Brad Spavin (Sculpture Foundation) creates large-scale two- and three-dimensional mixed-media works and assemblages. Themes in his work include opposites such as beauty and grotesque, sacred and profane, and high and low art. He received a BFA from SMFA/Tufts University (’98), a Post-Baccalaureate Certificate from SMFA (’99), and a MFA from Massachusetts College of Art and Design (’01). He recently has exhibited at Curry College, Milton, Mass.; Harvard University, Cambridge, Mass.; The Boston Printmakers, Boston; and New England School of Art and Design at Suffolk University in Boston. Spavin teaches at Curry College and SMFA, where he also acts as a sculpture technical advisor.

Pre-College Summer Studio 2008 Visiting Artists:

Ahmed Abdalla’s multilayered paintings include various pigments, images, and indecipherable manuscript texts that often disappear beneath the layers of paint. Raised in urban Cairo, Egypt, and educated in the Netherlands and the United States, Abdalla is inspired by cultural differences and the human desire to communicate. His work revolves around invented language and communication, ambiguity, and contradiction. He recently has exhibited at the DeCordova Museum and Sculpture Park, Lincoln, Mass.; Montserrat College of Art, Beverly, Mass.; and the Museum of Contemporary Art, Beijing, China. In 2007 he was the recipient of a grant from the Joan Mitchell Foundation. Abdalla received a BFA from the Academy of Arts, Cairo, Egypt, and a MFA from SMFA/Tufts University (’97); he completed additional studies at the Hogeschool voor de Kunsten, Arnhem, Netherlands, and the University of New Hampshire, Durham, N.H.

• Data provided:
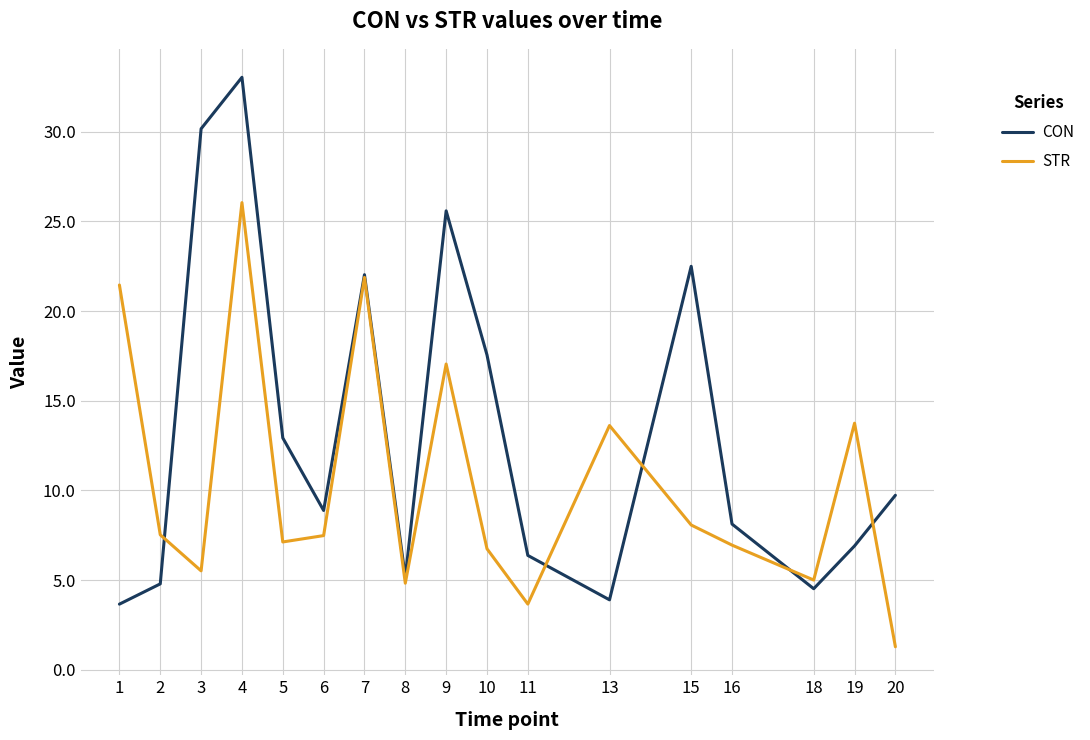

At which label does CON first exceed 8?

3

• Exercises:
1. According to the artist biographies, what grant did Ahmed Abdalla receive in 2007?
2. Update the stretch of the artist biographies from "Brad Spavin (Sculpture Foundation)" through "sculpture technical advisor." by putting "small-scale" in place of "large-scale".

• Solved problems:
1. A grant from the Joan Mitchell Foundation.

2.
Brad Spavin (Sculpture Foundation) creates small-scale two- and three-dimensional mixed-media works and assemblages. Themes in his work include opposites such as beauty and grotesque, sacred and profane, and high and low art. He received a BFA from SMFA/Tufts University (’98), a Post-Baccalaureate Certificate from SMFA (’99), and a MFA from Massachusetts College of Art and Design (’01). He recently has exhibited at Curry College, Milton, Mass.; Harvard University, Cambridge, Mass.; The Boston Printmakers, Boston; and New England School of Art and Design at Suffolk University in Boston. Spavin teaches at Curry College and SMFA, where he also acts as a sculpture technical advisor.